Le droit reconnaît donc qu’une paternité ou une maternité vécue au quotidien peut avoir davantage de valeur pour l’enfant qu’une vérité strictement biologique.
Les nouveaux défis contemporains : vers une redéfinition de la parenté
Les mutations de la procréation
Les progrès médicaux ont profondément bouleversé les repères classiques de la filiation.
La procréation médicalement assistée dissocie désormais :
la sexualité ;
la procréation ;
la parentalité.
Avec le don de gamètes, un parent juridique peut ne partager aucun patrimoine génétique avec l’enfant. Pourtant, le droit protège pleinement cette parentalité fondée sur le projet parental et l’engagement affectif.
La loi de bioéthique française consacre ainsi une parentalité d’intention, dans laquelle la volonté et l’investissement affectif priment parfois sur le lien biologique.
L’homoparentalité et la parenté sociale
Les familles homoparentales illustrent particulièrement la montée de la réalité affective. Dans de nombreuses situations, l’enfant est élevé par un adulte qui n’a aucun lien biologique avec lui mais qui exerce concrètement un rôle parental essentiel.
Le droit français a progressivement reconnu cette réalité :
ouverture du mariage aux couples de même sexe ;
adoption par le conjoint ;
reconnaissance conjointe anticipée dans certaines PMA.
La parentalité devient alors moins une question de biologie qu’une question de responsabilité, de soin et de présence.

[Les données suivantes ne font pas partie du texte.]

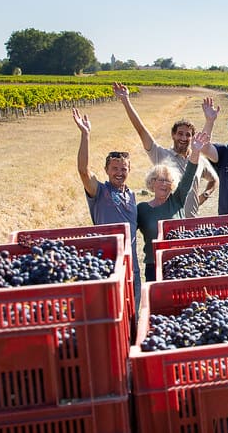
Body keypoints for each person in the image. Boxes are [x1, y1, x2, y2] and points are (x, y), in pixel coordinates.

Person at [113, 82, 216, 217]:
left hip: (192, 220)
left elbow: (214, 180)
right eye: (180, 133)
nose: (183, 138)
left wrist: (205, 194)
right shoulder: (161, 155)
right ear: (173, 135)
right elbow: (141, 131)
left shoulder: (200, 161)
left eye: (188, 135)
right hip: (169, 222)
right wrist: (126, 100)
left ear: (192, 138)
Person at [72, 108, 140, 311]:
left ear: (129, 170)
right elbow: (83, 171)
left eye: (123, 169)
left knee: (133, 312)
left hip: (132, 265)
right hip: (108, 262)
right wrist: (85, 135)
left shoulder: (133, 195)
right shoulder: (99, 191)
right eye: (115, 169)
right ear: (106, 170)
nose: (119, 173)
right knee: (112, 308)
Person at [136, 133, 210, 282]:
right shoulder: (142, 209)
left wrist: (195, 151)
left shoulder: (177, 200)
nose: (164, 184)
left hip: (180, 262)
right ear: (152, 182)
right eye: (160, 180)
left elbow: (189, 175)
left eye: (168, 181)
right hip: (153, 266)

Les limites de la vérité biologique
Malgré son importance, la vérité biologique ne saurait constituer une valeur absolue.
D’abord, parce qu’elle peut entrer en conflit avec la paix des familles. Ensuite, parce que la biologie ne suffit pas à créer une relation parentale réelle. Être géniteur n’implique pas nécessairement être parent.
Le droit contemporain tend ainsi à distinguer :
la généalogie biologique ;
la parentalité affective et éducative.
Cette évolution révèle une transformation anthropologique majeure : la famille moderne repose de plus en plus sur le lien choisi plutôt que sur le seul lien du sang.
OOO
Le droit de la famille contemporain oscille entre deux vérités : celle du corps et celle du cœur. Si la vérité biologique demeure essentielle pour garantir l’identité personnelle et le droit aux origines, elle ne peut ignorer la réalité affective dans laquelle l’enfant se construit quotidiennement.
Le mouvement actuel du droit montre une recherche d’équilibre : la biologie n’est plus l’unique fondement de la filiation, mais elle conserve une place symbolique et juridique importante. À l’inverse, les liens affectifs acquièrent une reconnaissance croissante au nom de l’intérêt supérieur de l’enfant et de la stabilité familiale.
Ainsi, le droit moderne de la famille ne consacre ni la suprématie du sang ni celle du sentiment. Il tente plutôt d’articuler ces deux dimensions afin de construire une conception plus humaine, plus sociale et plus protectrice de la parenté.